The triumph of the BJP and the intellectual failure of the Opposition, however, should not be exaggerated to assess the viability of secularism in the Indian context. The ideas and ideals, which ensure the peaceful coexistence of all religious groups and communities (including those individuals, who do not want to be associated with any religion), underline a specific Indian form of secularism. The Gandhian notion, Sarva Dharma Sama Bhava, which highlights the spiritual unity of all faiths, is a good example in this regard. Contemporary Indian thinkers such as Sudipta Kaviraj, Ashis Nandy, T.N. Madan, and Partha Chatterjee recognise this everyday secularism as one of the crucial aspects of our postcolonial public life.
Two features of this people’s secularism are important for our discussion. First, Indian communities identify the religious and cultural diversity of postcolonial India as a core principle. The National Election Study conducted by CSDS-Lokniti in 2019 shows that an overwhelming majority of respondents claims that India does not belong only to Hindu community. In fact, a significant number of Hindu respondents (74%) did not subscribe to the view that India could be seen as a Hindu homeland. The Pew Research Center’s study, Religion in India: Tolerance and Segregation, also confirms this popular sentiment.

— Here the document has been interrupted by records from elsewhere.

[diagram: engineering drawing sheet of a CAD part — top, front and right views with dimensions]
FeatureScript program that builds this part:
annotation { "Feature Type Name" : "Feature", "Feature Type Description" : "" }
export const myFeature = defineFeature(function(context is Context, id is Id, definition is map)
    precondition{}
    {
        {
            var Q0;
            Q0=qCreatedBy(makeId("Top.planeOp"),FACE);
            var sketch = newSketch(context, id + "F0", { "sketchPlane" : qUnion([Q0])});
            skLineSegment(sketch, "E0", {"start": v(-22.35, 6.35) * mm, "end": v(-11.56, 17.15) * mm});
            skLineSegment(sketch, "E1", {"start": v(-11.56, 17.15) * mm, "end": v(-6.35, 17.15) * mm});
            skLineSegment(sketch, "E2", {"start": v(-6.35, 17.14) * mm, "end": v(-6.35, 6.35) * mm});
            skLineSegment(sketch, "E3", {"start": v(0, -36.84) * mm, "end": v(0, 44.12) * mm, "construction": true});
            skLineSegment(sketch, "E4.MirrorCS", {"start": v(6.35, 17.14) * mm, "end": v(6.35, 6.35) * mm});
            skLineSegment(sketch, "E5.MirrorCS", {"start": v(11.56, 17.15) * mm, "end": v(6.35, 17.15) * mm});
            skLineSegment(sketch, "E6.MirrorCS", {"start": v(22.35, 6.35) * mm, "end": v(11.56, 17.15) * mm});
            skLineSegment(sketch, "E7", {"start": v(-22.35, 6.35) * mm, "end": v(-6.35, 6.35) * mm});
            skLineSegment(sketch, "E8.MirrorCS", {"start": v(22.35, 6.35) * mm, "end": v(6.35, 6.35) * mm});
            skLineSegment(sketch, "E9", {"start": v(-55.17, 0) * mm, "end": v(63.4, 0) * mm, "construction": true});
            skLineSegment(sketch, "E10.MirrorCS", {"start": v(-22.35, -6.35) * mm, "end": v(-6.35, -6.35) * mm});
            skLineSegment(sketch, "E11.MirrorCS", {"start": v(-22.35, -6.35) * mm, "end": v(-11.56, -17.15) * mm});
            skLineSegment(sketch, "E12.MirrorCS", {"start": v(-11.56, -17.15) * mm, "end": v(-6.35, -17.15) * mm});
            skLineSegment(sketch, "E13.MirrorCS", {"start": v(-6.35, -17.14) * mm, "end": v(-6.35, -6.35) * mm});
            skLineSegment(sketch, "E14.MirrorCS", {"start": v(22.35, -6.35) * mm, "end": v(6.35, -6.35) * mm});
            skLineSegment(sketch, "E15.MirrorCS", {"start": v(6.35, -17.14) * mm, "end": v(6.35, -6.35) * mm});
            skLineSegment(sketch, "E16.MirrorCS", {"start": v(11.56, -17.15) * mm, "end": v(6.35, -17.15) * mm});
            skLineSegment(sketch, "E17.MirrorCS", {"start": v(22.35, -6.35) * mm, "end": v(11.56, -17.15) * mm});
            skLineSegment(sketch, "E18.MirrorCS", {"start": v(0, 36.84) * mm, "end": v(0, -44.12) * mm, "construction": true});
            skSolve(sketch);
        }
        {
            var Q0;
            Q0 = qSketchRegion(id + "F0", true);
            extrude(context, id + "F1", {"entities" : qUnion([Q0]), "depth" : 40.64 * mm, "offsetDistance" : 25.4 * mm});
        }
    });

Second, and perhaps most importantly, a clear dividing line between emotionally-charged religious-cultural issues and substantive economic concerns is always drawn. The CSDS-Lokniti’s recent Mood of the Nation Study 2023 is very relevant in this regard. The respondents clearly identify unemployment and growing poverty as the most significant issues for the country. Even the Hindu respondents do not find the Ram temple a serious concern that might affect their everyday life. It does not mean that they have lost interest in religion. Instead, one finds a delicate balance between material life and spiritual needs — an equilibrium that allows them to practise religion without giving up secular considerations.

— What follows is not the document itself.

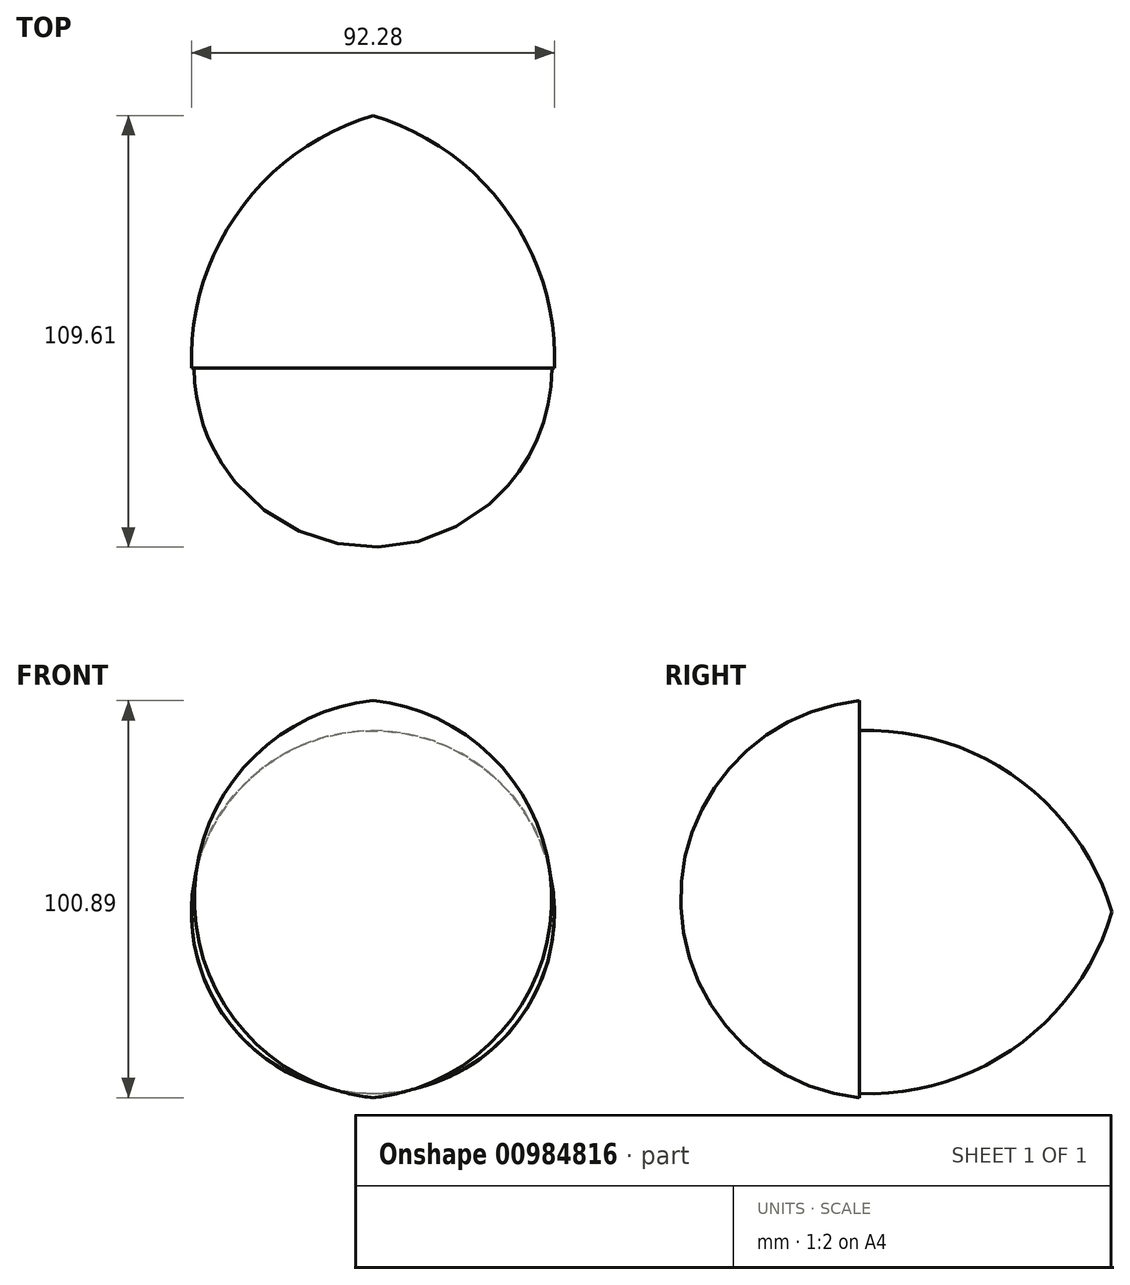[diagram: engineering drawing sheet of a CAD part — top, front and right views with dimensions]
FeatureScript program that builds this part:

It is important to remember that these survey results should not be overstretched to discover any ‘final truth’ about India’s social life. Survey methods have their own limitations. Nevertheless, these findings take us beyond the elitist and almost polarised public debates on the question of secularism. It seems that the Indian masses still believe in peaceful coexistence of all religions/non-religious doctrines and faiths. At the same time, they evolve certain principles to create a dividing line between religious affairs and material necessities. This highly multifaceted form of ‘principled-distance’ helps them identify issues, concerns, and priorities at the grassroots level.
The political class does not want to engage with this ever-evolving secularity. It exposes its intellectual inability to construct new idioms and metaphors of secular-egalitarian politics. This has been the reason why we find an inconsistency between popular aspirations and their completely different electoral articulations.